Does it have to be a test set?
- Loss function is independent of the choice of the underlying set. We can be applied onto any sets, e.g. training set, test set, some other set in the wild.
Bayesian interpretation
- If we assume the "model error" (a.k.a residual) $\varepsilon^{(j)} = y^{(j)} - {\boldsymbol{x}^{(j)}}^\top\boldsymbol{w}$ is a Guassian variable centered at 0 and ha ve an additional unknown parameter — precision of Guassian distribution — $\beta$. That is $\varepsilon^{(j)} \sim \mathcal N(0, \beta^{-1})$. Then we are able to write down the likelihood for each sample in the set. Multiplication over all the samples gives us the likelihood function. We want the likelihood to be as large as possible. That is called the $\textbf{M}$aximum $\textbf{L}$ikelihood $\textbf{E}$stimation (MLE). It turns out MLE under the Gaussian assumption of error is equivalent to least square.
Step 3: Solve the optimization problem on training set
If dataset is not too big, we can solve the problem directly, as there is actually an explicit solution to the problem.

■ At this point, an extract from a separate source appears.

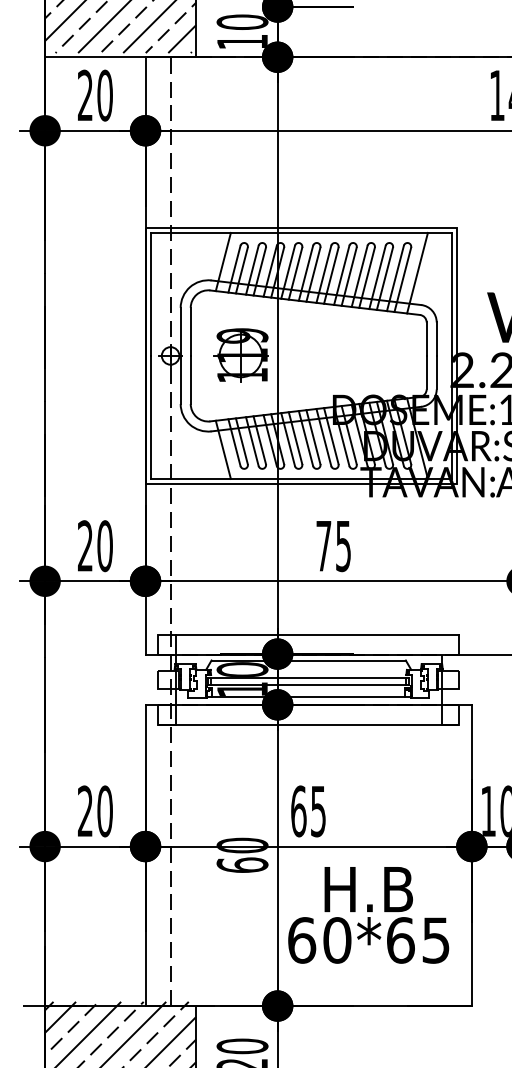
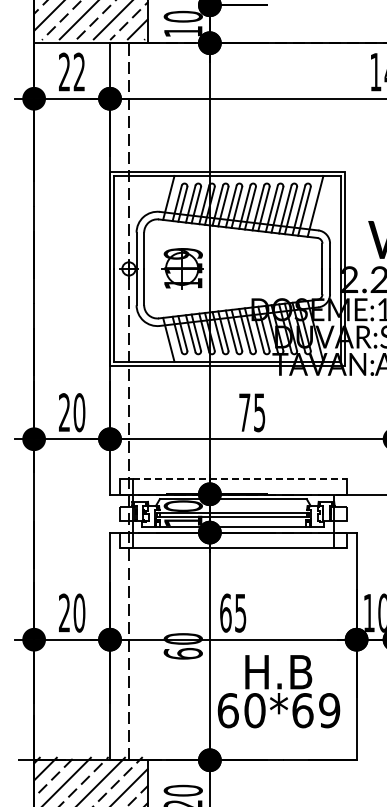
text: (105, 94) -> (79, 71), 20 -> 22
line: (318, 634) -> (240, 479), solid -> dashed
text: (435, 940) -> (329, 710), 60*65 -> 60*69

Otherwise, we can rely on iterative methods ([steepest|conjugate] gradient descent, (quasi-)Newton), or even stochastic optimization methods.
Step 4: Evaluate the performance (on test set)
One obvious choice is to report the (mean) SSE on the test set. Or, we can report (mean) SSE on another test set.
Other Extensions:
Multiple Outputs
It is pretty straightforward to generalize single output ($y_i \in \mathbb R^1$) into multiple output ($\boldsymbol{y}_i \in \mathbb R^q$). Recall the single output model takes the form: $$ y \approx \boldsymbol{x}^\top \boldsymbol{w}. $$ In this case, one can view this multi-output problem as $q$ single-output sub-problems, which takes the form $$ \boldsymbol{y}\approx \boldsymbol{x}^\top \boldsymbol{W} $$ This is because the number of parameters $\boldsymbol{w}$ will also grow from $(p+1)$ to a matrix $\boldsymbol W$ of shape $(p+1)\times q$. They are independent of each other.
Change a basis
Can we build a model like below? $$ y = w_0 + w_1 \sin(x_1) + w_2 \tan(x_2) + w_3 \exp(x_3) + \cdots $$ Of course. This is not different from the simplist form at all. All we need to do is to change the data matrix $\mathbf X$ into a design matrix $\boldsymbol{\Phi} = \boldsymbol{\Phi}(\mathbf X)$. This somehow increases the ability to model non-linear behavior, but it is still a linear model in its parameters.
Regularization
We can add restrictions on the parameters, asking them to be not too large. Why would we do that? Well, if we can find important features affecting the target, that would be great!
Other than that, if the coefficients are too large, then the model could be very sensitive to the input, hence the "variance" is high. This is also an indication of overfitting.
What if the paramters are random varialbes themselves?
This is where Bayesian Linear Regression comes into the story.
or training set, for short. Strictly speaking, it is not a set, as it allows duplication. It's an ordered list.
which in this case $\nabla_{\boldsymbol{w}} (\frac12 \|\boldsymbol{\varepsilon}\|_2^2) = \mathbf X^\top (\mathbf X \boldsymbol{w} - \mathbf y) = -\mathbf X^\top \boldsymbol{\varepsilon}$, if $\boldsymbol{\varepsilon} = \mathbf y - \mathbf X \boldsymbol{w}$.